Llegó la pandemia y decidió trasladarse de nuevo a San Andrés. Para febrero, los despidos masivos ya eran una realidad y los gimnasios comenzaban a cerrar. Llegó a San Andrés en el último vuelo permitido, pero tuvo dificultades en migración. Mientras tanto, en Bogotá, la ciudad donde antes residía, dejó sus pertenencias almacenadas donde un conocido, pues no pudo seguir pagando el arriendo.

Ante la crisis, aprendió a cultivar y enfrentó las dificultades del trabajo agrícola a gran escala. Sembró tomates, pepinos, patilla y melones, y vendió los productos para comprar otros alimentos esenciales. El trabajo en el campo resultó ser una experiencia ardua, con manos llenas de callos por el uso de herramientas pesadas y la exposición constante a picaduras de insectos.

El estrés le causó una pérdida considerable de cabello, lo que la llevó a cortárselo. A la falta de ingresos y productos básicos se sumó un nuevo desastre: el huracán Iota en 2020 que azotó el archipiélago.

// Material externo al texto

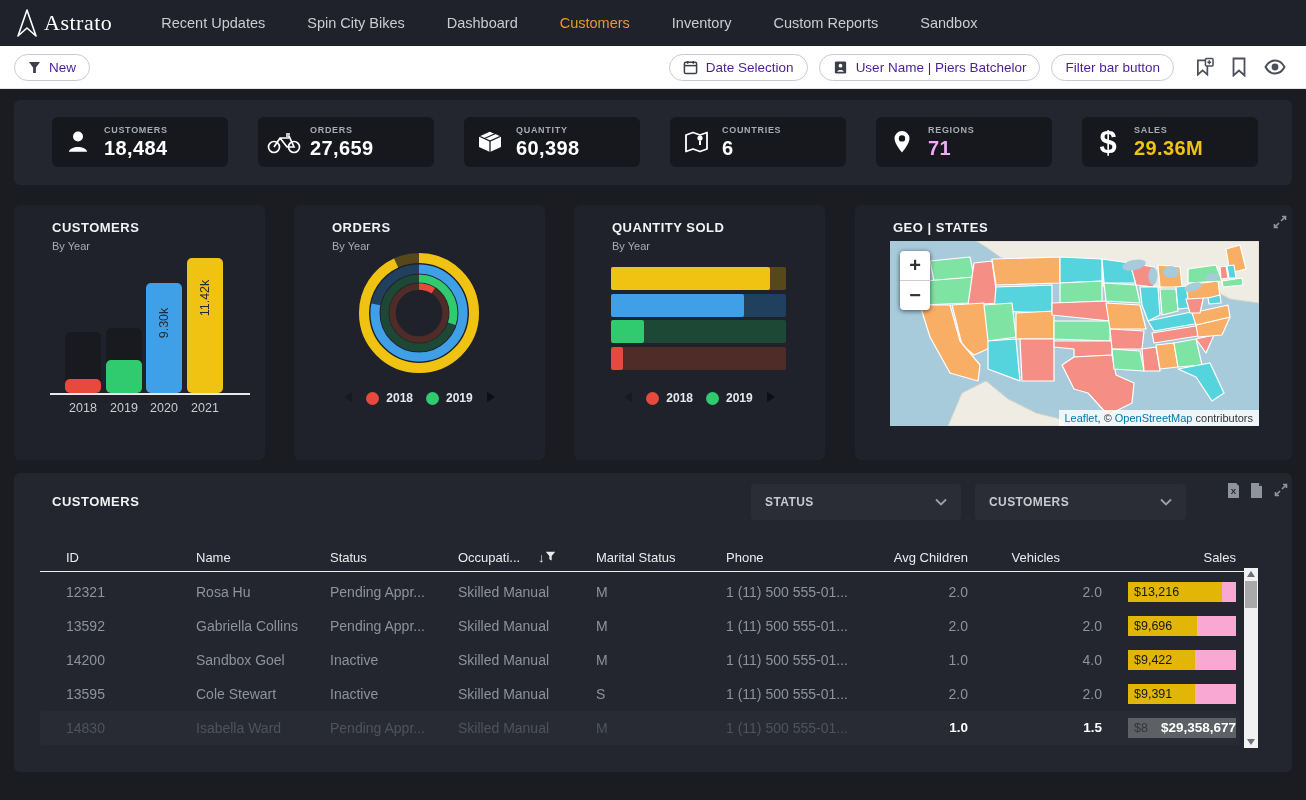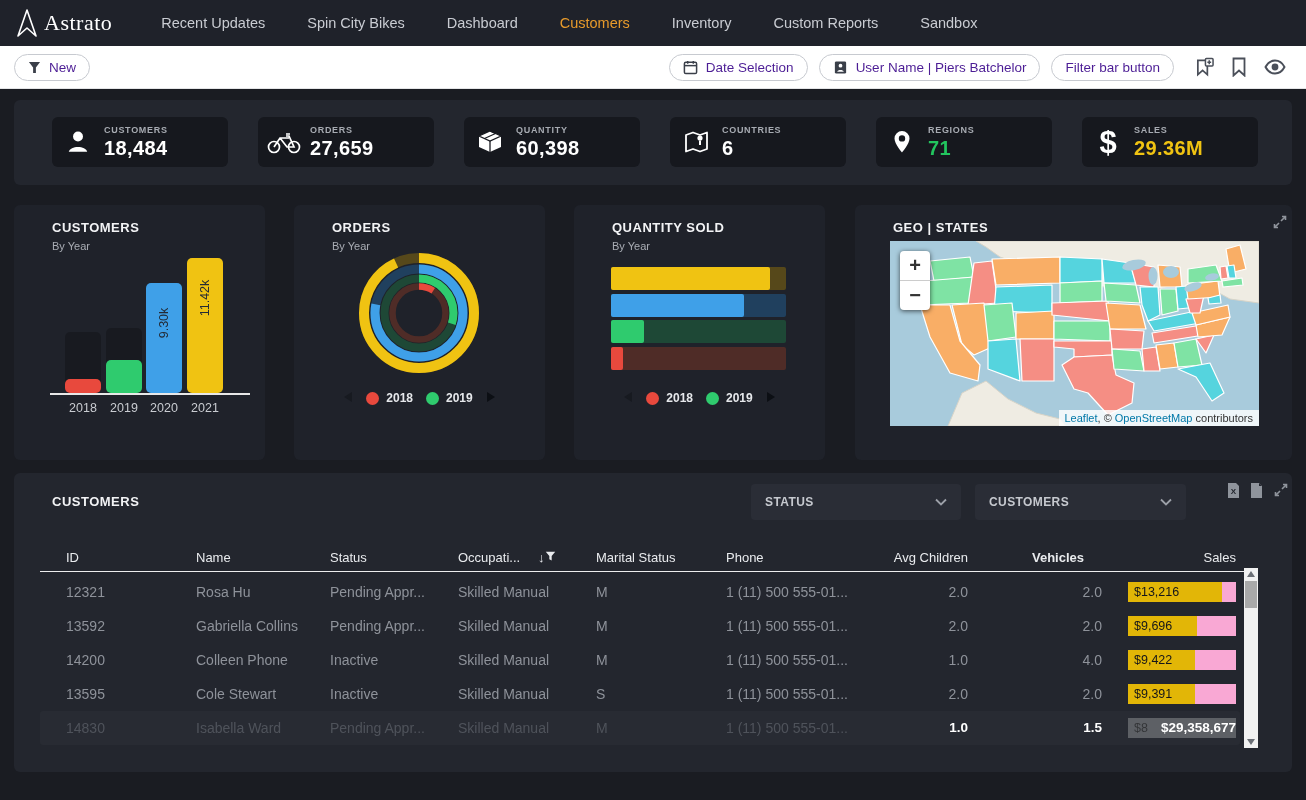--- a/index.html
+++ b/index.html
@@ -183,7 +183,7 @@
         </div>
         <div class="kpi-tx" style="">
           <div class="kpi-label" style="">REGIONS</div>
-          <div class="kpi-value" style="color: #22c55e;">71</div>
+          <div class="kpi-value" style="color: #f0abfc;">71</div>
         </div>
       </div>
       <div class="kpi" style="left: 1068px;">

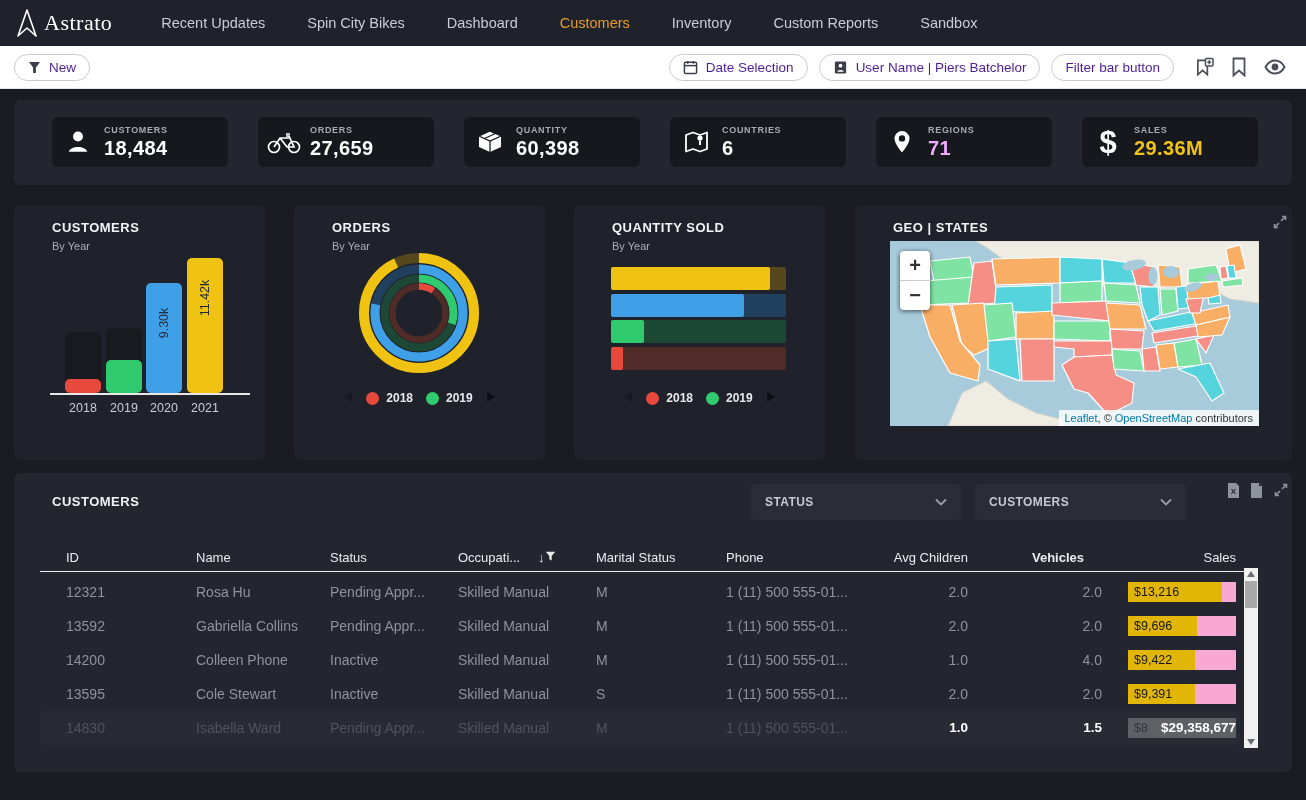--- a/index.html
+++ b/index.html
@@ -390,7 +390,7 @@
       <span style="left: 582px;">Marital Status</span>
       <span style="left: 712px;">Phone</span>
       <span style="left: 804px; width: 150px; text-align: right;">Avg Children</span>
-      <span style="left: 920px; width: 150px; text-align: right; font-weight: bold;">Vehicles</span>
+      <span style="left: 896px; width: 150px; text-align: right;">Vehicles</span>
       <span style="left: 1072px; width: 150px; text-align: right;">Sales</span>
       <span style="left: 524px;"><span style="font-size:13px;color:#E9EBEE;">↓</span>&nbsp;&nbsp;<svg width="11" height="11" viewBox="0 0 14 14">
           <path d="M1 1h12L8.5 6.5V12l-3-1.5V6.5z" fill="#E9EBEE"></path>

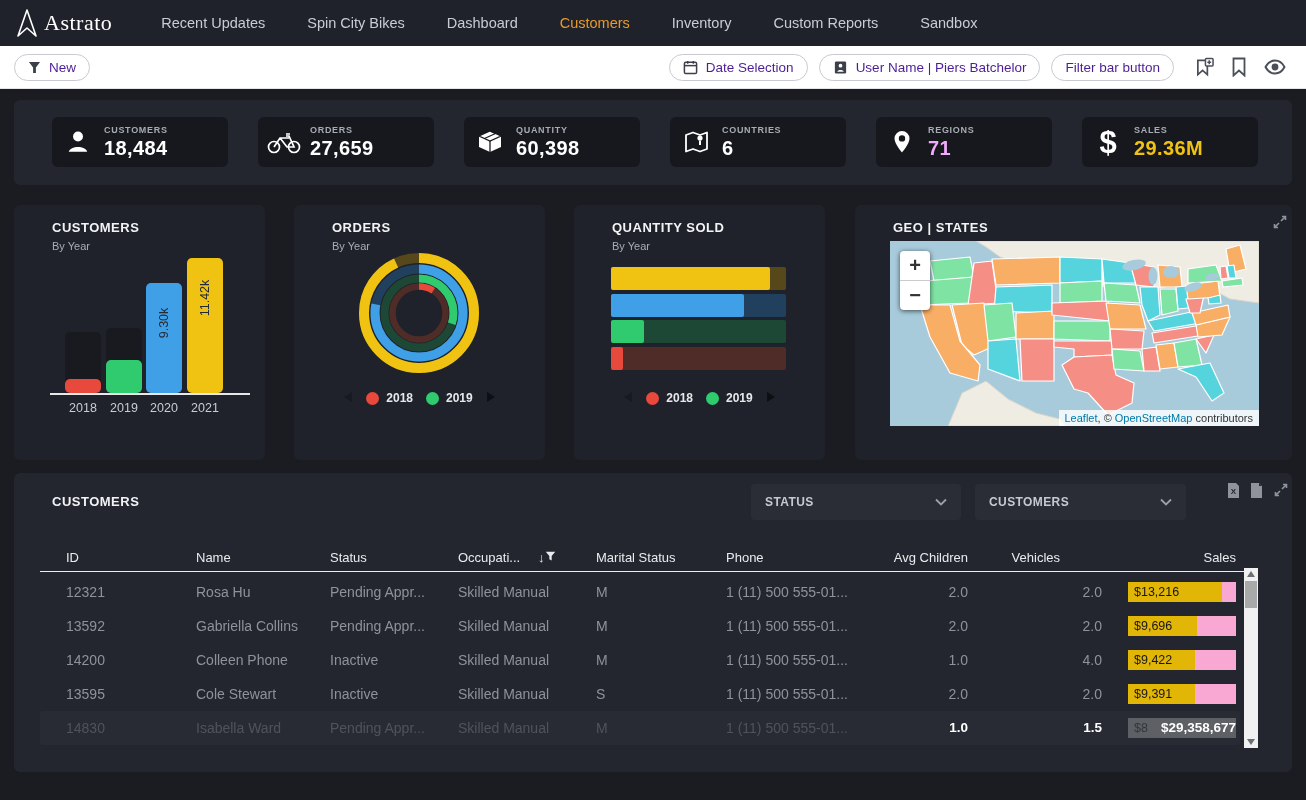--- a/index.html
+++ b/index.html
@@ -428,7 +428,7 @@
       </div>
       <div class="trow" style="position: absolute; left: 0px; top: 170px; width: 100%; height: 34px;">
         <span style="left: 52px;">14200</span>
-        <span style="left: 182px;">Colleen Phone</span>
+        <span style="left: 182px;">Sandbox Goel</span>
         <span style="left: 316px;">Inactive</span>
         <span style="left: 444px;">Skilled Manual</span>
         <span style="left: 582px;">M</span>

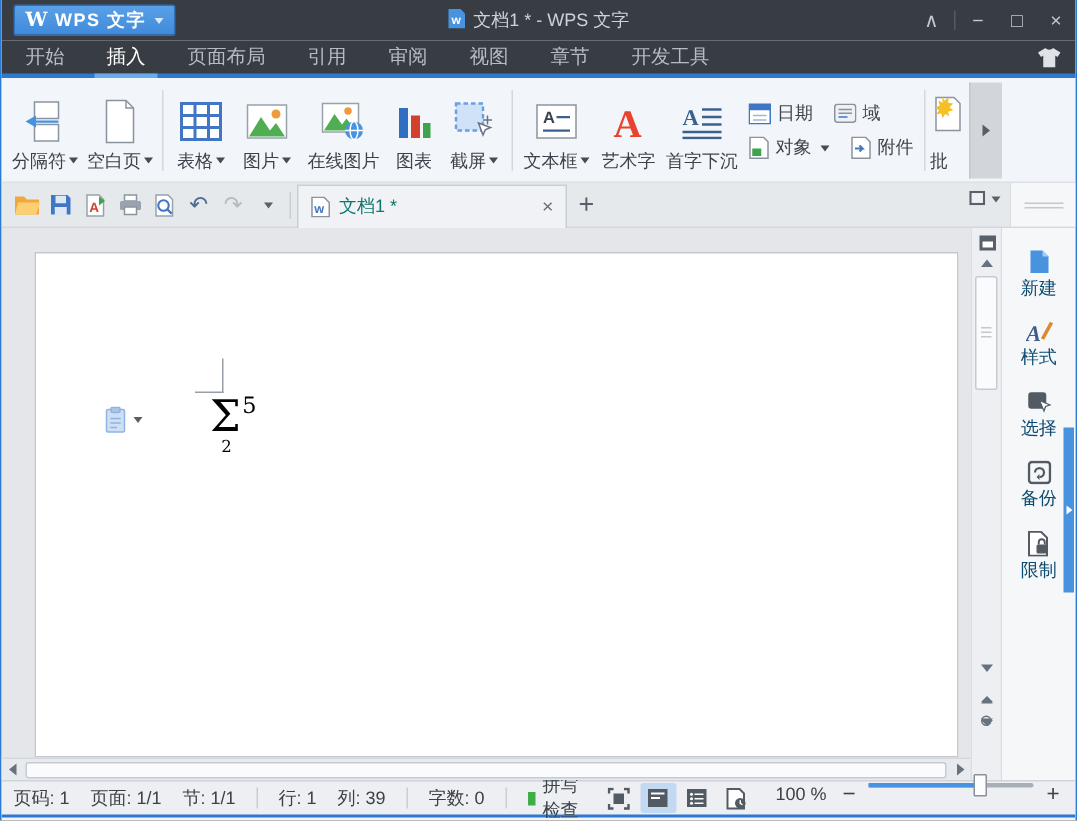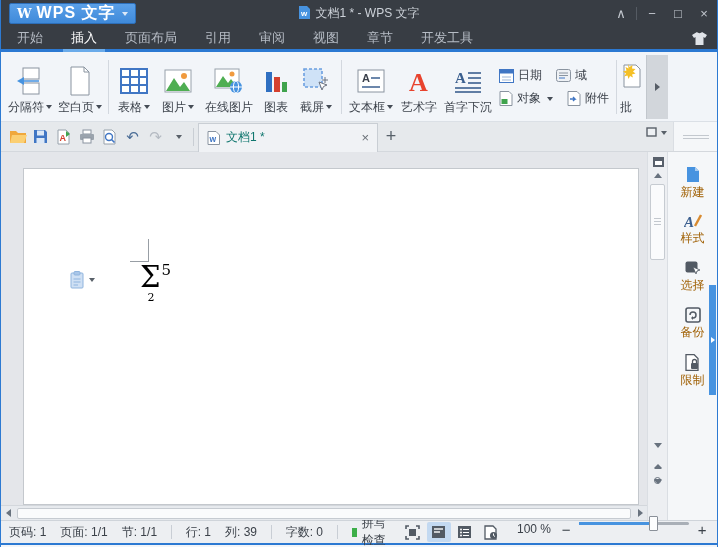--- a/index.html
+++ b/index.html
@@ -15,7 +15,7 @@
   .wps-btn{ margin-left:8px; height:21px; background:linear-gradient(#5aa0e8,#3f8ada); border:1px solid #2d6fb9;
     border-radius:2px; display:flex; align-items:center; padding:0 7px; color:#fff; cursor:pointer; }
   .wps-logo{ font-weight:bold; font-size:13px; margin-right:5px; font-family:"DejaVu Serif",serif; }
-  .wps-btn .lbl{ font-size:16px; font-weight:bold; letter-spacing:1px; }
+  .wps-btn .lbl{ font-size:12px; font-weight:bold; letter-spacing:1px; }
   .caret-dn{ width:0;height:0;border-left:3.5px solid transparent;border-right:3.5px solid transparent;
     border-top:4px solid #dce9f8; display:inline-block; margin-left:6px; }
   .win-title{ position:absolute; left:0; right:0; text-align:center; font-size:12px; color:#cdd2d9; pointer-events:none; }

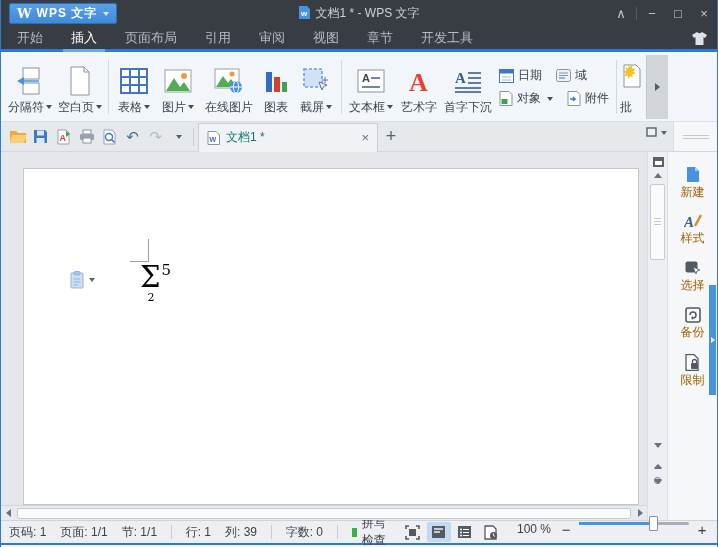--- a/index.html
+++ b/index.html
@@ -100,7 +100,7 @@
   
   .sidebar{ width:50px; background:#f5f7f9; border-left:1px solid #dadee3; display:flex; flex-direction:column; align-items:center; padding-top:6px; }
   .sbitem{ width:100%; height:47px; display:flex; flex-direction:column; align-items:center; justify-content:center; cursor:pointer; gap:3px; }
-  .sblabel{ font-size:12px; color:#a16207; line-height:12px; }
+  .sblabel{ font-size:12px; color:#0c4a6e; line-height:12px; }
   .expand-handle{ position:absolute; right:1px; top:285px; width:7px; height:110px; background:#4793e0; cursor:pointer;
     display:flex; align-items:center; justify-content:center; }
   .expand-handle .tri{ width:0;height:0;border-top:3.5px solid transparent;border-bottom:3.5px solid transparent;border-left:4px solid #ffffff; }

En medio de la crisis, una amiga le presentó a un empresario del canal local Sol TV, quien le ofreció trabajo en un programa de entrenamiento fitness. Durante dos meses trabajó como presentadora y creadora de contenido, lo que le permitió generar un ahorro para regresar a Bogotá. Aunque no contó con derechos sobre su material audiovisual, la experiencia le dio estabilidad temporal y la oportunidad de conocer nuevas personas.

Gracias a su esfuerzo y dedicación, Gabriela ha logrado no solo mantenerse dentro de la industria fitness, sino también consolidar un futuro estable para su familia. Cada mes, trata de enviarle 100 o 200 dólares a su familia en Venezuela, esa que siempre la ha estado esperando de vuelta en sus brazos. Sus nuevas certificaciones en disciplinas como pilates y barre (ballet, yoga y pilates) le han brindado oportunidades laborales que han hecho que alcance una estabilidad que antes parecía lejana, demostrando que la resiliencia y el compromiso pueden transformar vidas.